Murry’s lengthy HR resume includes a 17-year stint at a major Detroit automaker, where she worked on a variety of assignments in domestic and foreign locations, from a sprawling Midwestern manufacturing plant to 2-1/2 years in South Korea.?
Employees have a voice in things, so they work harder and make this company what it is.Kim Murry
She also worked for a Chinese auto supplier in Michigan and spent three years at a Magna Seating plant before taking up her current position.
“I found that people are going to make assumptions based on gender, race and age, not knowing where you come from or what you are capable of doing,” Murry said. “But the one thing that always worked for me is I have a work ethic and brains – and I know how to talk to people.”?

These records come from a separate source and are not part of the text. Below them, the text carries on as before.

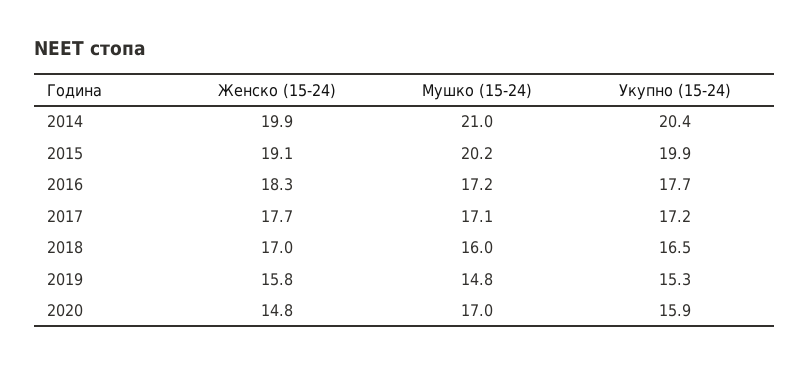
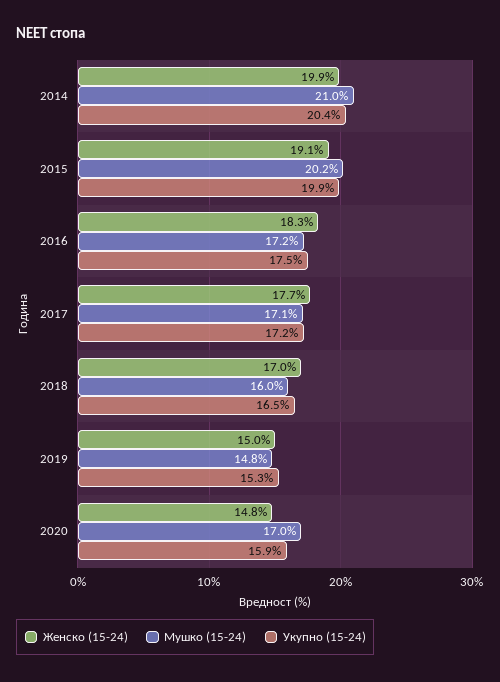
  {
    "Женско (15-24)": {
      "2014": 19.9,
      "2015": 19.1,
      "2016": 18.3,
      "2017": 17.7,
      "2018": 17,
-     "2019": 15.8,
+     "2019": 15,
      "2020": 14.8
    },
    "Мушко (15-24)": {
      "2014": 21,
      "2015": 20.2,
      "2016": 17.2,
      "2017": 17.1,
      "2018": 16,
      "2019": 14.8,
      "2020": 17
    },
    "Укупно (15-24)": {
      "2014": 20.4,
      "2015": 19.9,
-     "2016": 17.7,
+     "2016": 17.5,
      "2017": 17.2,
      "2018": 16.5,
      "2019": 15.3,
      "2020": 15.9
    }
  }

She points to a magnetic button on her office bulletin board that reads: “Underestimate me. That’ll be fun.”
Building bridges between cultures is a priority for Murry, who grew up in Detroit and earned an MBA from Lawrence Technological University. During her South Korea assignment, Murry found that something as simple as sharing a meal reaps rewards.
“We would go out as a team and there would be a big table filled with food,” she recalled. “My attitude was, I will find something on the table that I like and eat a lot of it, even if I didn’t know what it was. And, for a minute, my Korean colleagues would forget that I was a foreigner. I blended in. My whole goal was to build trust within the team. It’s so much easier to get work done when people trust you.”
Murry calls herself “fearless, adaptable, creative” and “never afraid to try something new.” Always entrepreneurially minded, she left the auto industry for two years in 2014 to open a bridal boutique.?
“I learned a lot about relationships,” she said. “You can go anywhere to buy a gown, so word-of-mouth becomes really important. I got customers one at time.”
Her 16-year-old daughter Kendall helped out at the shop and sometimes assists her mom in putting together employee appreciation baskets for Magna employees.
“I tell her she’s smart enough to do anything,” Murry said. “I told her that before she could talk. I always tell her that skills and education equal options.”